« Pas forcément une mauvaise chose qu’il y ait moins d’emplois chez Brussels Airlines »

Olivier Mouton
Olivier Mouton Journaliste

L’économiste Etienne de Callataÿ se veut rassurant au sujet des conséquences de la récession record causée par la crise et explique en quoi cela peut être une opportunité pour changer le monde.

Etienne de Callataÿ est économiste à Orcadia Asset Management, il tire pour nous les leçons à attendre d’une récession sans précédent en Europe.

L’Union européenne va connaître la pire récession de son histoire. Faut-il en craindre l’impact pour tous, dans les prochains mois?

Tout d’abord, il faut accepter une forme d’incertitude – le sociologue et philosophe Edgar Morin a pas mal écrit là-dessus. On a en outre tendance à se rattacher à un événement connu par le passé – comme la récession consécutive au krach financier de 1929 – ce qui n’est pas idéal car chaque événement est spécifique. Pour le reste, nous sommes évidemment dans le domaine de l’extrapolation, mais il faut bien sûr chercher un scénario, on ne peut pas rester les bras croisés. L’un dans l’autre, je pense que le monde devra changer. Je suis d’ailleurs de ceux qui craignent que le coronavirus ne le fera finalement pas assez changer. Pour le moment, tout le monde trouve le télétravail sympa, mais attendez que les réunions ou les cocktails se multiplient…

Le naturel reviendra vite au galop?

Bien sûr il faut s’y attendre. D’où la nécessité d’avoir des actions politiques pour ancrer le changement.

Mais concrètement, cette récession est-elle une catastrophe économique, dont on payera le prix?

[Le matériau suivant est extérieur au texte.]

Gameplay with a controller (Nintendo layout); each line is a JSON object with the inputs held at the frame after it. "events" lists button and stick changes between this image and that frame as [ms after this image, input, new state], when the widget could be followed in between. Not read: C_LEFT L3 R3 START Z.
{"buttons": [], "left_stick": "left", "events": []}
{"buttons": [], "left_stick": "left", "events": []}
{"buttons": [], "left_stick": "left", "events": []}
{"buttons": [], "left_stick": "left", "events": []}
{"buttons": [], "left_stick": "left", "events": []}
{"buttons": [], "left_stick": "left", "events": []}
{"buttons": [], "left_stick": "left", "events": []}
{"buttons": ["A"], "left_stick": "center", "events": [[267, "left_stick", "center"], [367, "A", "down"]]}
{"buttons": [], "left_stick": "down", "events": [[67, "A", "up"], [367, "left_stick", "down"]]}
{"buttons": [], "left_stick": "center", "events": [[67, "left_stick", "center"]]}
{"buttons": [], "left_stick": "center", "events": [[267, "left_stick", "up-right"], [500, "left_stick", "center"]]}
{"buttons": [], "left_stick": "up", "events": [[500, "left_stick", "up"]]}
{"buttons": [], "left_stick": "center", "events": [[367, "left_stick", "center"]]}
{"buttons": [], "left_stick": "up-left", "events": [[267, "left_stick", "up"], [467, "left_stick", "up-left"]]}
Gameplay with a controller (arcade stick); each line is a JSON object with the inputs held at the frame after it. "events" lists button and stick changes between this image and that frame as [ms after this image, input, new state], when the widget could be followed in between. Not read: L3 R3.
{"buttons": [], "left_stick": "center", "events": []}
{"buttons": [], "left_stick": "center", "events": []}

Le scénario économique est assez simple. Nous étions à 100 avant la crise et l’on rajoutait 1,5 chaque année. Nous aurions donc été à 101,5 en fin d’année. Au lieu de cela, nous sommes passés de 100 à 92. L’année prochaine, il y aura un rattrapage de croissance, nous devrions passer de 92 à 96 pour recommencer à augmenter de 1,5 en moyenne chaque année suivante. Le rattrapage sera donc lent, c’est évident. La dette publique sera par ailleurs importante : on passera de 100% à 115% environ. André Decoster, grand spécialiste de la KUL, vient de publier un article expliquant qu’il s’agit d’un choc majeur et temporaire, moins grave qu’une évolution structurelle comme le poids de pensions par exemple. Cela ne devrait pas changer grand-chose, surtout en raison des taux d’intérêt très bas, on finira par s’en accommoder.

L’Etat intervient massivement dans les entreprises, le chômage temporaire, les hôpitaux… A-t-on raison de craindre que nous le payerons en impôts?

Ce ne sera pas forcément le cas. Je pense qu’il y aura une certaine démarche complaisante par rapport à ce surcroît de dette publique au niveau européen et que la Banque centrale européenne maintiendra les taux bas.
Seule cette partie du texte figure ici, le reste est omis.